Ses pensées ne se bousculaient pas à refaire le monde, elle s’offrait un instant de calme sur ce petit sentier forestier. 
Son pas léger suivait le tapis de feuilles perdues par les chênes.
C’est en s’arrêtant pour admirer un coléoptère qu’elle l’aperçut, cette petite chose dont elle allait tant s’occuper.
C’était un petit cœur rouge, pas plus grand qu’un grain de maïs.
Elle se demanda quel genre de plantes pouvait bien avoir produit un fruit pareil. 
Elle contemplait ce magnifique cœur posé au centre de sa paume. Elle pouvait presque l’entendre battre. 
Elle se dit qu’il lui fallait absolument le semer.
Elle le rangea précieusement dans sa poche de veste et rebroussa chemin.
De retour chez elle, elle chercha dans tous ses livres de botanique, dans tous ses guides de jardinage, alla même jusqu’à interroger l'omniscient google oracle ! 
Mais tous restaient sans réponse.
Ce cœur perdu l’avait bien été d’une plante inconnue…
Dans les semaines qui suivirent elle donna tout ce qu’il fallut d’eau, de terre, de lumière, d’attention et d’amour pour faire germer son cœur. 
Bien des mois s’écoulèrent avant qu’elle put voir le centre du pot se soulever, se craqueler puis naitre une verte et fragile pousse. 
Elle ne savait pas encore qu’une terrible beauté était née !
Dans les semaines qui suivirent la pousse devint tige puis tronc, se hérissa de puissants piquants et de feuilles tranchantes. 
La semeuse se blessait à chacun des soins qu’elle prodiguait à sa plante. 
Elle trouvait ce cœur, bien cruel avec sa dévouée protectrice, mais ne l’abandonna pas pour autant.
Au printemps, des grappes de cœurs en fleurs au parfum de passion vinrent au monde. 
L’ingrate fleurit, dans le noir une nuit et mourut.
Notre jardinière récolta un tapis de pétales jaunis, flétris et malodorants.

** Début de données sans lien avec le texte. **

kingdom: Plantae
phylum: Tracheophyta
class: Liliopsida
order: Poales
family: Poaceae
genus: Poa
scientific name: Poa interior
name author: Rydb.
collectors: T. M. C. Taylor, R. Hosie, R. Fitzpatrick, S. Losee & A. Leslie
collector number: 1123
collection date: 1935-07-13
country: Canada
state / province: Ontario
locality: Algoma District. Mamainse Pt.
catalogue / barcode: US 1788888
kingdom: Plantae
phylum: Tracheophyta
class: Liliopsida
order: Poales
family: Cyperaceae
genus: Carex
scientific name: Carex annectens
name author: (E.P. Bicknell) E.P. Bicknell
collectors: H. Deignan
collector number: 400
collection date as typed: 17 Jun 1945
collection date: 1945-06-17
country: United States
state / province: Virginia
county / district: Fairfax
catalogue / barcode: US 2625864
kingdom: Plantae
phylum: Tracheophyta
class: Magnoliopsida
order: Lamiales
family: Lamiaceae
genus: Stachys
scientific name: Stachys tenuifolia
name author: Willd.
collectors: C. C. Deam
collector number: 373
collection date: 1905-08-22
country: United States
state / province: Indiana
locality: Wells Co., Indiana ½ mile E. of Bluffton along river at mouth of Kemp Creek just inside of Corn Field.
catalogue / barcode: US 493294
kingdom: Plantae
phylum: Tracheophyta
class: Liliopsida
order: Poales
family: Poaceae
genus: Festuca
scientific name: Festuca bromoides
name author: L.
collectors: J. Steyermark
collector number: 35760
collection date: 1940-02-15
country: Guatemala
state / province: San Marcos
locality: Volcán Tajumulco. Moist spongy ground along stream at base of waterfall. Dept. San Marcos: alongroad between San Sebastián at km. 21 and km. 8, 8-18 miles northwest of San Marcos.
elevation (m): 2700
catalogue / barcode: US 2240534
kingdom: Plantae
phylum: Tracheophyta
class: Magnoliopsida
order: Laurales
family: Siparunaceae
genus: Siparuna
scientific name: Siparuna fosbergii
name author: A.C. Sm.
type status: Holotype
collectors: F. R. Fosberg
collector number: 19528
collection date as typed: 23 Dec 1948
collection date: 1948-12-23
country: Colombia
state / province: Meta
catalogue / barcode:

Lise n’eut aucun regret, un peu de peine certes, mais elle se dit qu’après tout l’important quand on sème, ce n’est pas ce que l’on va en récolter mais ce que l’on a fait grandir en soi ...








mardi 4 octobre 2011

Retrouvailles à la bolognaise...



Dimanche, elle descend de l'avion, le vol pour Bologne s'est bien passé.

Elle se dit que tous les aéroports du monde se ressemblent.

Elle suit le couloir lumineux, son bagage à roulette à la main, son petit bagage noir empli du nécessaire pour son escale de deux jours.

Elle croise inlassablement les mêmes inconnus partout qu'elle aille dans le monde.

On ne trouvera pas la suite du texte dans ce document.